- **VORLIEGENDER TEXT**:
####

# Aal angeln 2016 in Roermonds ??



## filli8183 (18. Dezember 2015)

Hallo zusammen,
Ich würde gerne nächstes Jahr in Roermond (de weerd)mal auf Aal angeln.
Hat jemand dort schon mal auf Aal versucht oder einen als beifang am Haken gehabt ?
Ich würde gerne am See am Campingplatz de weerd versuchen wollen


----------



## Torkel (18. Dezember 2015)

*AW: Aal angeln 2016 in Roermonds ??*

Möglicherweise ist mein Wissen veraltet aber ich mein das der Aal in Limburg/Roermond ganzjährig geschont ist.


----------



## Chris Niklas (18. Dezember 2015)

####

- **BEREITGESTELLTES MATERIAL**:
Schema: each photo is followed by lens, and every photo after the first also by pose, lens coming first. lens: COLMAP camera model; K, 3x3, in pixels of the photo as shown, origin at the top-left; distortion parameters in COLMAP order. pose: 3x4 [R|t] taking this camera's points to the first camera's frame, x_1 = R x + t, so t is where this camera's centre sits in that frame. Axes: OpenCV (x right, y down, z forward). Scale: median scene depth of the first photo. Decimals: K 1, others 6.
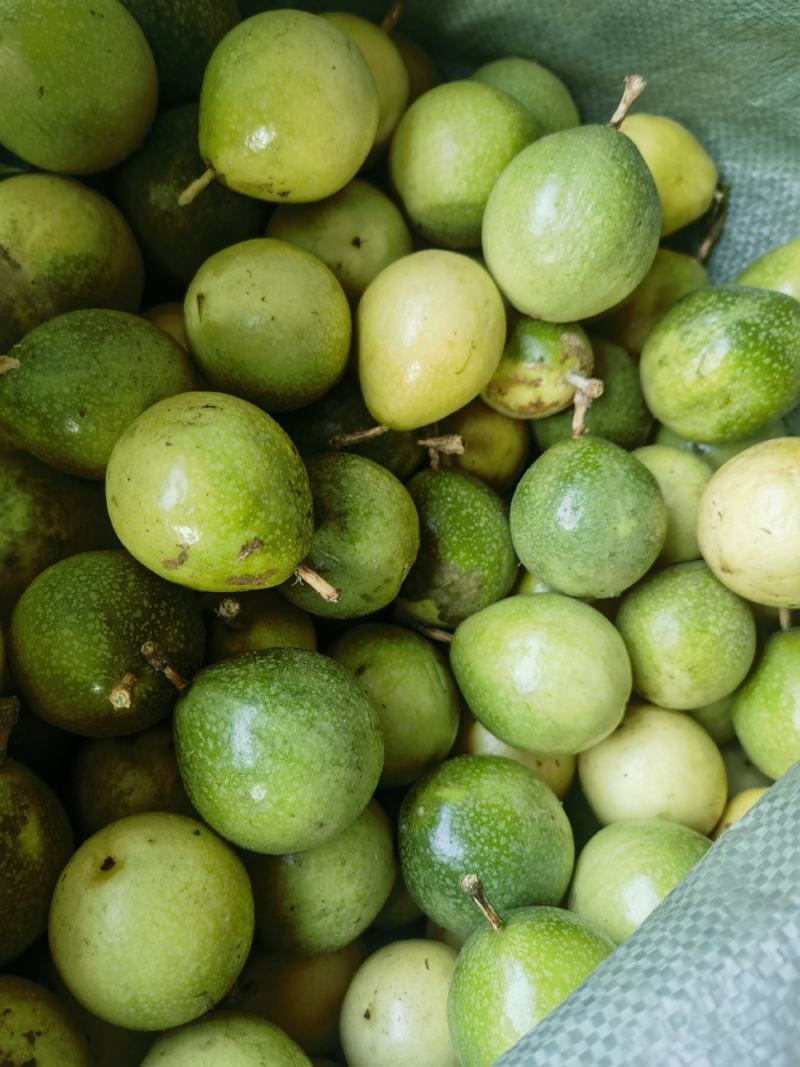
lens RADIAL K [[797.7, 0, 400.0], [0, 797.7, 533.5], [0, 0, 1]] dist [0.004358, -0.005834]
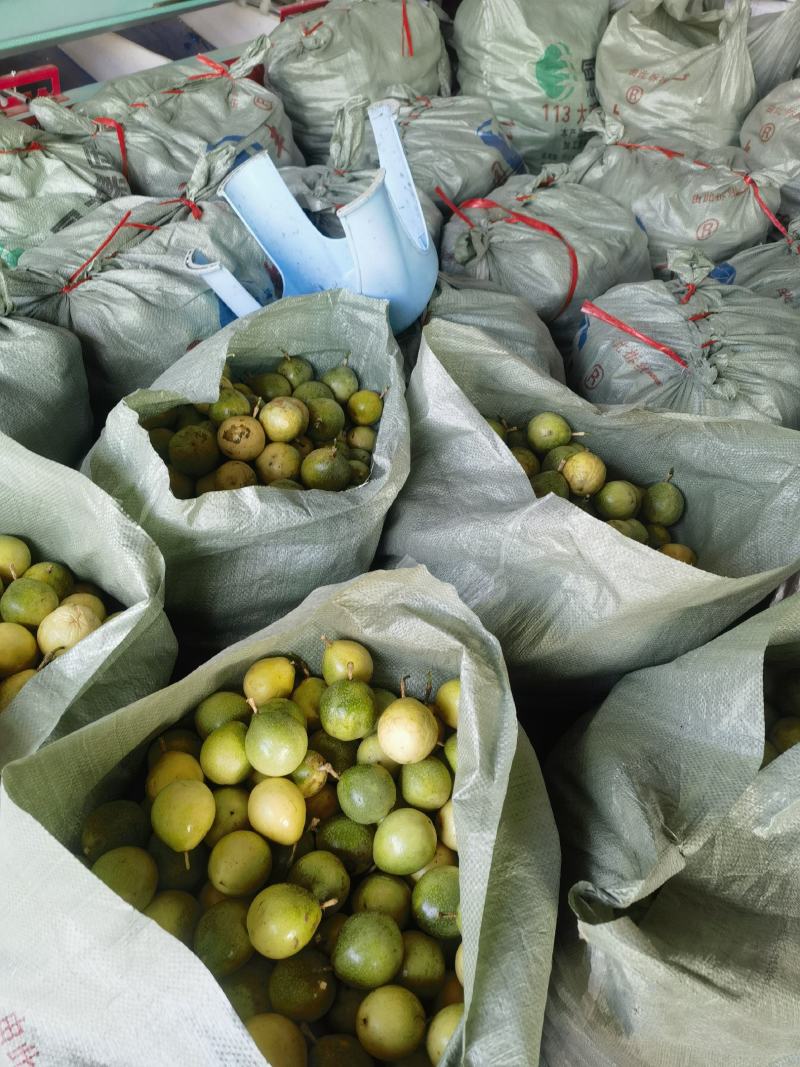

####

- **AUFGABENSTELLUNG**: Gib den Forumsthread über das Aalangeln in Roermond vollständig und ohne jede Änderung aus.

- **LÖSUNG**:
# Aal angeln 2016 in Roermonds ??



## filli8183 (18. Dezember 2015)

Hallo zusammen,
Ich würde gerne nächstes Jahr in Roermond (de weerd)mal auf Aal angeln.
Hat jemand dort schon mal auf Aal versucht oder einen als beifang am Haken gehabt ?
Ich würde gerne am See am Campingplatz de weerd versuchen wollen


----------



## Torkel (18. Dezember 2015)

*AW: Aal angeln 2016 in Roermonds ??*

Möglicherweise ist mein Wissen veraltet aber ich mein das der Aal in Limburg/Roermond ganzjährig geschont ist.


----------



## Chris Niklas (18. Dezember 2015)